**Aim of the exercise**
Write out the records again, exactly, leaving none out.

[Saved data entries]

━━━━━━━━━━━━━━━━

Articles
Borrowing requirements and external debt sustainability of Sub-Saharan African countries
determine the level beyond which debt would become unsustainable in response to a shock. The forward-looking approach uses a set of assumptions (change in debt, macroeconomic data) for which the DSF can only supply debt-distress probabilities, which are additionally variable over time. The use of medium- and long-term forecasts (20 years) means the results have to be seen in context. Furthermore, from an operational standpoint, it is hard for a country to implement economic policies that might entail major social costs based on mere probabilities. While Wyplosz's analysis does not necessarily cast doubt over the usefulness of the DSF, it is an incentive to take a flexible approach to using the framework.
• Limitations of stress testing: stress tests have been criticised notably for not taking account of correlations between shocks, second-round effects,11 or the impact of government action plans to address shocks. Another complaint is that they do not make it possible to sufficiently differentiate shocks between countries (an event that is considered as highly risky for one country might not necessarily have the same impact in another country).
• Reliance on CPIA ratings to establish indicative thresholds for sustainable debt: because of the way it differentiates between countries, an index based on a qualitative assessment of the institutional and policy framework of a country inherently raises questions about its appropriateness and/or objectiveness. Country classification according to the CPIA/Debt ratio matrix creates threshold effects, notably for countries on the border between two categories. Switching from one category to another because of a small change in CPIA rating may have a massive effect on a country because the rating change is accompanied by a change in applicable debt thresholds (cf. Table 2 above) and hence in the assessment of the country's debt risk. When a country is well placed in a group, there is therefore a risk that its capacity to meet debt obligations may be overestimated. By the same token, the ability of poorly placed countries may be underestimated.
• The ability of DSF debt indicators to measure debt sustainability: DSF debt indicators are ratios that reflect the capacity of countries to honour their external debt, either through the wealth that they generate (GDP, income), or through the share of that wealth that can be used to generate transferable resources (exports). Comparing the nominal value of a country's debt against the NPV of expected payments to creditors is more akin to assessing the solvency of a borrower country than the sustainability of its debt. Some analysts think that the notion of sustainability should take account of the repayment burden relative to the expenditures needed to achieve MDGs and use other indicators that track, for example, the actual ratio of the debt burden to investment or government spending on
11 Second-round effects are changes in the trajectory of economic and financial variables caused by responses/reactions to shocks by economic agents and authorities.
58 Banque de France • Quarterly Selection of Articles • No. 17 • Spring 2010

━━━━━━━━━━━━━━━━

**Answer to this exercise**
Articles
Borrowing requirements and external debt sustainability of Sub-Saharan African countries
determine the level beyond which debt would become unsustainable in response to a shock. The forward-looking approach uses a set of assumptions (change in debt, macroeconomic data) for which the DSF can only supply debt-distress probabilities, which are additionally variable over time. The use of medium- and long-term forecasts (20 years) means the results have to be seen in context. Furthermore, from an operational standpoint, it is hard for a country to implement economic policies that might entail major social costs based on mere probabilities. While Wyplosz's analysis does not necessarily cast doubt over the usefulness of the DSF, it is an incentive to take a flexible approach to using the framework.
• Limitations of stress testing: stress tests have been criticised notably for not taking account of correlations between shocks, second-round effects,11 or the impact of government action plans to address shocks. Another complaint is that they do not make it possible to sufficiently differentiate shocks between countries (an event that is considered as highly risky for one country might not necessarily have the same impact in another country).
• Reliance on CPIA ratings to establish indicative thresholds for sustainable debt: because of the way it differentiates between countries, an index based on a qualitative assessment of the institutional and policy framework of a country inherently raises questions about its appropriateness and/or objectiveness. Country classification according to the CPIA/Debt ratio matrix creates threshold effects, notably for countries on the border between two categories. Switching from one category to another because of a small change in CPIA rating may have a massive effect on a country because the rating change is accompanied by a change in applicable debt thresholds (cf. Table 2 above) and hence in the assessment of the country's debt risk. When a country is well placed in a group, there is therefore a risk that its capacity to meet debt obligations may be overestimated. By the same token, the ability of poorly placed countries may be underestimated.
• The ability of DSF debt indicators to measure debt sustainability: DSF debt indicators are ratios that reflect the capacity of countries to honour their external debt, either through the wealth that they generate (GDP, income), or through the share of that wealth that can be used to generate transferable resources (exports). Comparing the nominal value of a country's debt against the NPV of expected payments to creditors is more akin to assessing the solvency of a borrower country than the sustainability of its debt. Some analysts think that the notion of sustainability should take account of the repayment burden relative to the expenditures needed to achieve MDGs and use other indicators that track, for example, the actual ratio of the debt burden to investment or government spending on
11 Second-round effects are changes in the trajectory of economic and financial variables caused by responses/reactions to shocks by economic agents and authorities.
58 Banque de France • Quarterly Selection of Articles • No. 17 • Spring 2010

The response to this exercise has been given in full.